> [Document excerpt]
####################
Aha, a nice "lesson" for me. Honestly, I have no idea how it came to me
when trying to describe my idea with a moderate term either. Luckily,
it made me well understood. :-)

> That's an interesting idea to do an implicit vfio_add_group_dev() on
> the iommu_device in this case, if you've worked through how that could
> play out, it'd be interesting to see.

I've tried it in my vfio-mdev-pci driver probe() phase, it works well.
And this is an explicit calling. And I guess we may really want host driver
to do it explicitly instead of implicitly as host driver owns the choice
of whether "donating" group or not. While for failing the
vfio_iommu_type1_attach_group() to prevent user passthru the vfio-pci device
and vfio-mdev-pci device (share iommu backed group) to different VMs, I'm
doing some changes. If it's a correct way, I'll try to send out a new version
for your further review. :-)

> > > I wonder though how confusing this might be to users who now understand
> > > the group/driver requirement to be "all endpoints bound to vfio
> > > drivers". This might still be the best approach regardless of this.
> >
> > Yes, another thing I'm considering is how to prevent such a host driver from
> > issuing DMA. If we finally get a device bound to vfio-pci and another device
> > wrapped as mdev and passthru them to VM, the host driver is still capable to
> > issue DMA. Though IOMMU can block some DMAs, but not all of them. If a
> > DMA issued by host driver happens to have mapping in IOMMU side, then
> > host is kind of doing things on behalf on VM. Though we may trust the host
> > driver, but it looks to be a little bit awkward to me. :-(
>
> vfio is allocating an iommu domain and placing the iommu_device into
> that domain, the user therefore own the iova context for the parent
> device, how would that not manage all DMA? The vendor driver could
> theoretically also manipulate mappings within that domain, but that
> driver is a host kernel driver and therefore essentially trusted like
> any other host kernel driver. The only unique thing here is that it's
> part of a channel providing access for an untrusted user, so it needs
> to be particularly concerned with keeping that user access within
> bounds. Thanks,

Got it, thanks for the explanation. Looks like I overplayed the concern.

>
> Alex

Regards,
Yi Liu
####################
> [Supplied material]
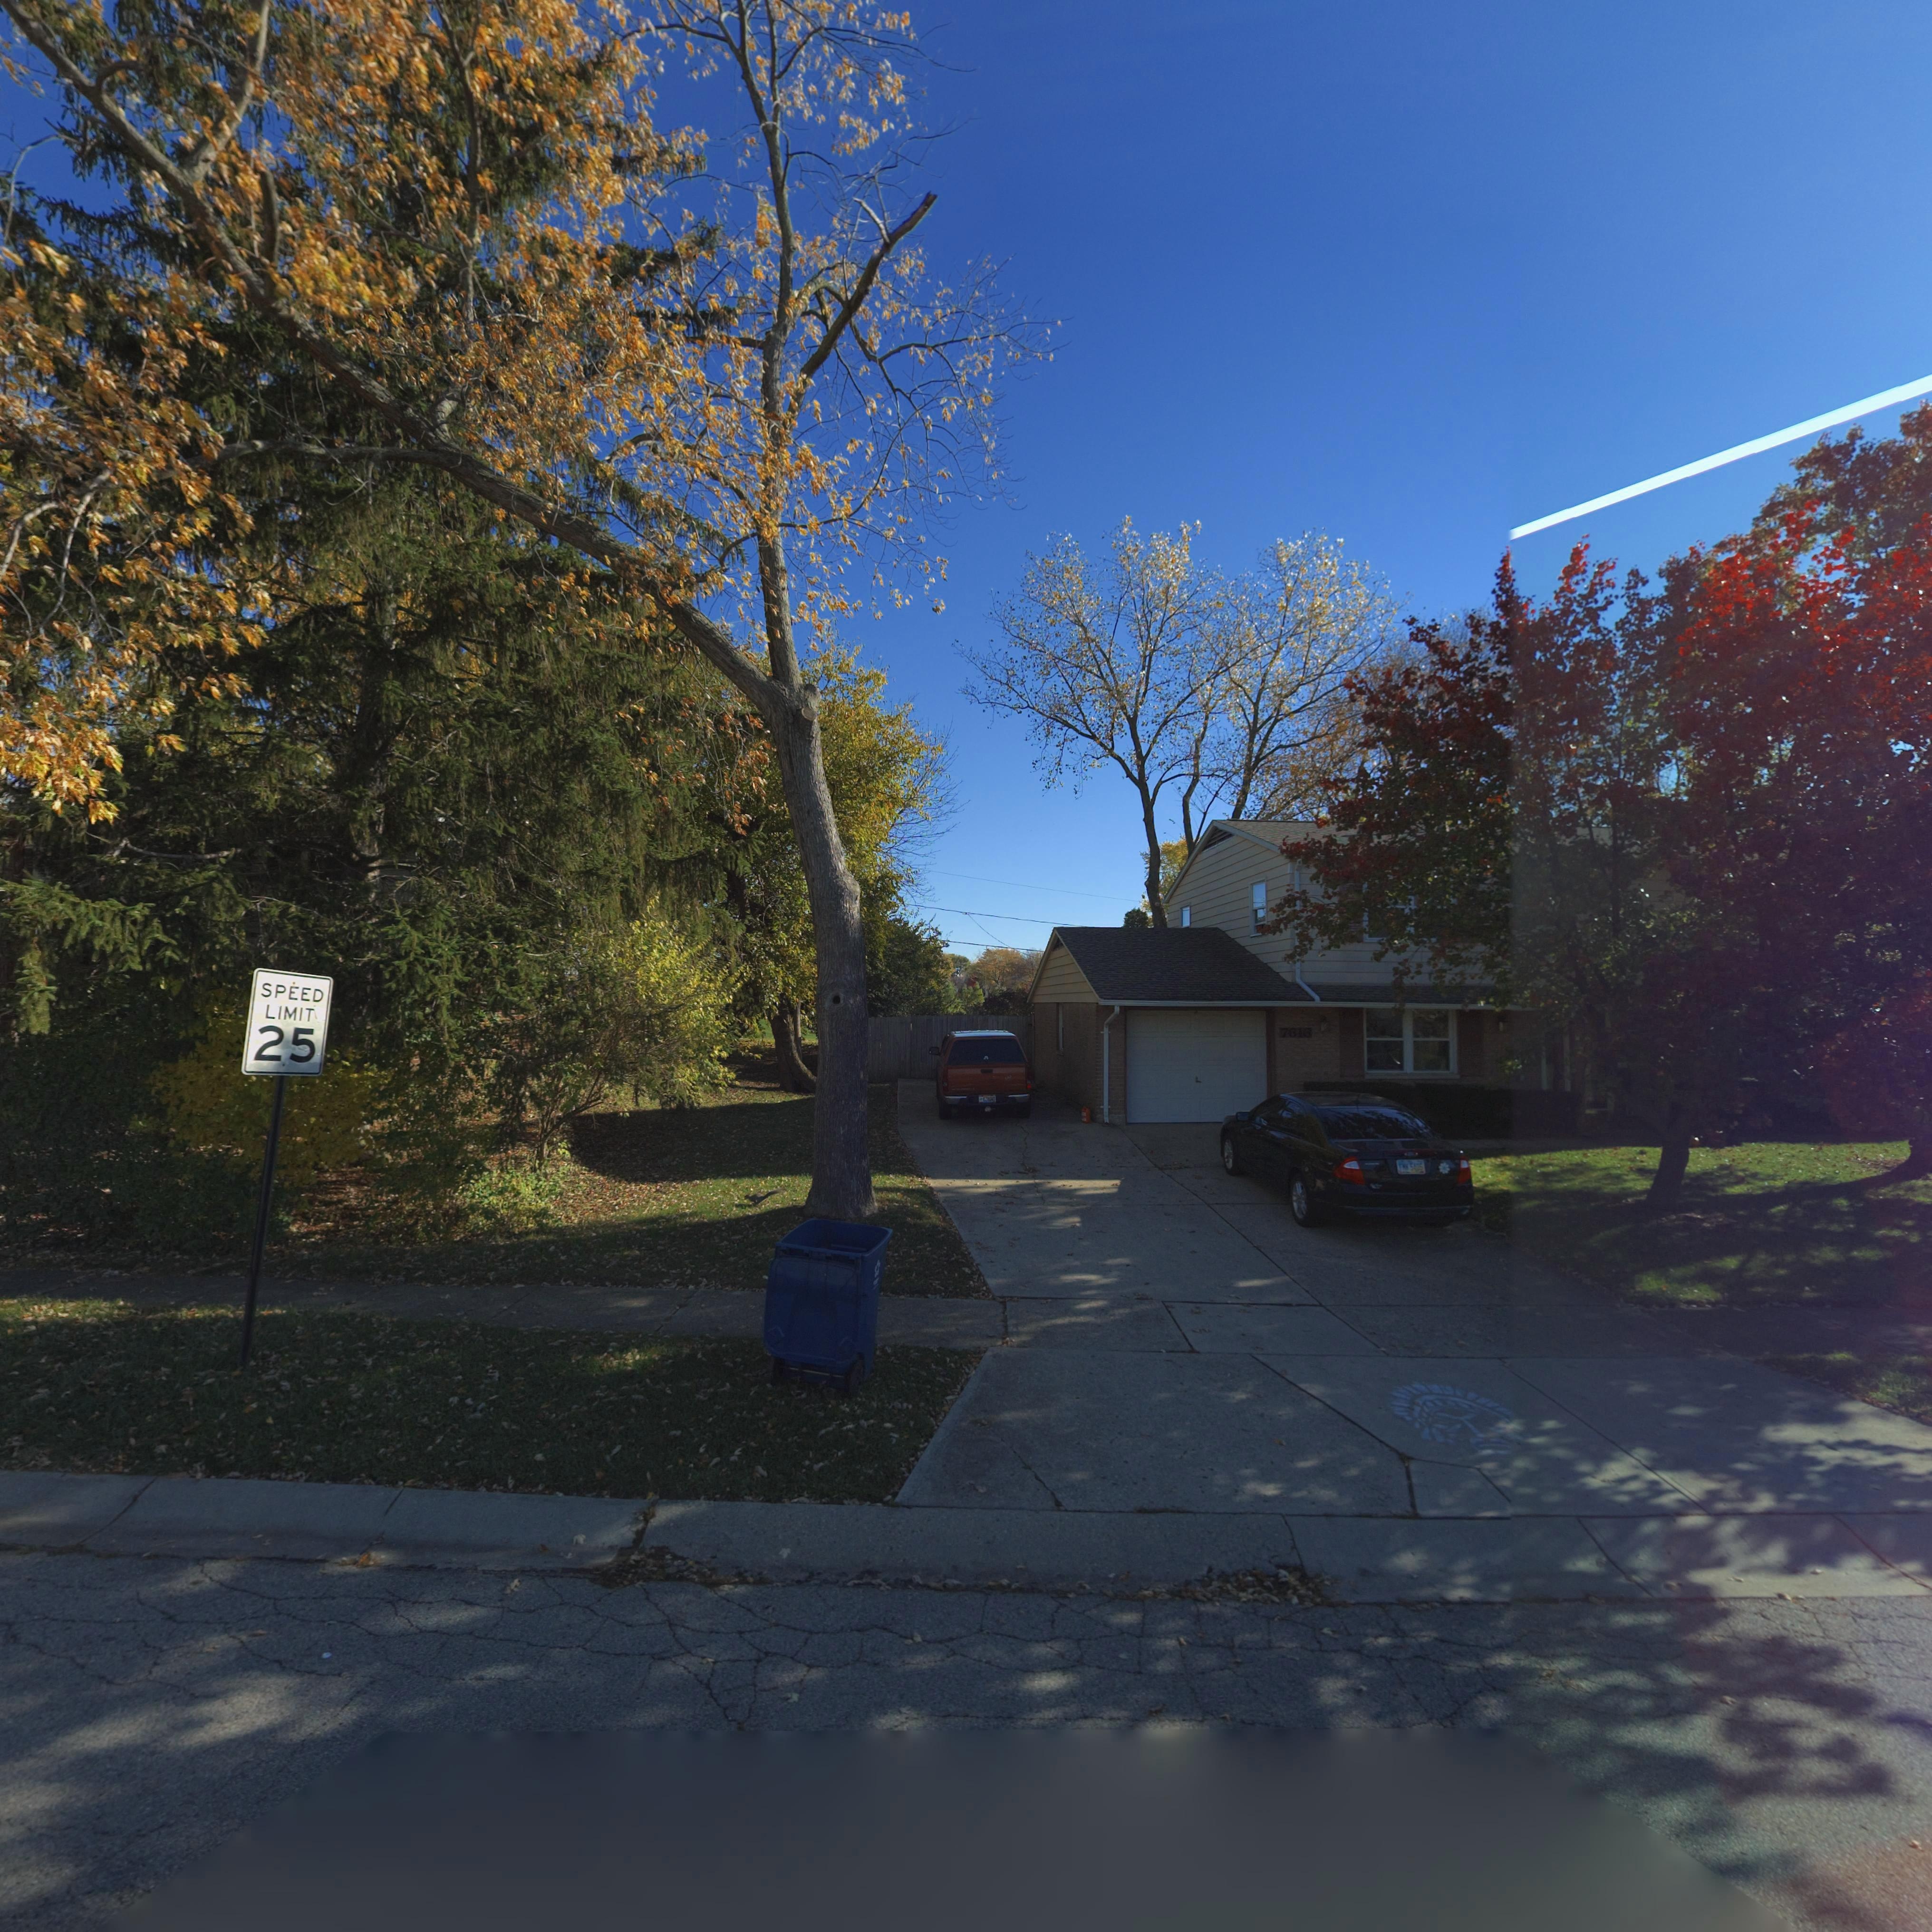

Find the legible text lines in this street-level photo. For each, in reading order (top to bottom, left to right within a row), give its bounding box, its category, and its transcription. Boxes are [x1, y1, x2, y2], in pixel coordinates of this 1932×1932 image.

[1280, 1027, 1312, 1038] StreetNumber: 7616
####################
> [What is required]
Rewrite the vfio-mdev-pci reply from the words "I've tried it" through the words "further review. :-)", swapping "passthru" for "pass through".

> [Result for this exercise]
I've tried it in my vfio-mdev-pci driver probe() phase, it works well.
And this is an explicit calling. And I guess we may really want host driver
to do it explicitly instead of implicitly as host driver owns the choice
of whether "donating" group or not. While for failing the
vfio_iommu_type1_attach_group() to prevent user pass through the vfio-pci device
and vfio-mdev-pci device (share iommu backed group) to different VMs, I'm
doing some changes. If it's a correct way, I'll try to send out a new version
for your further review. :-)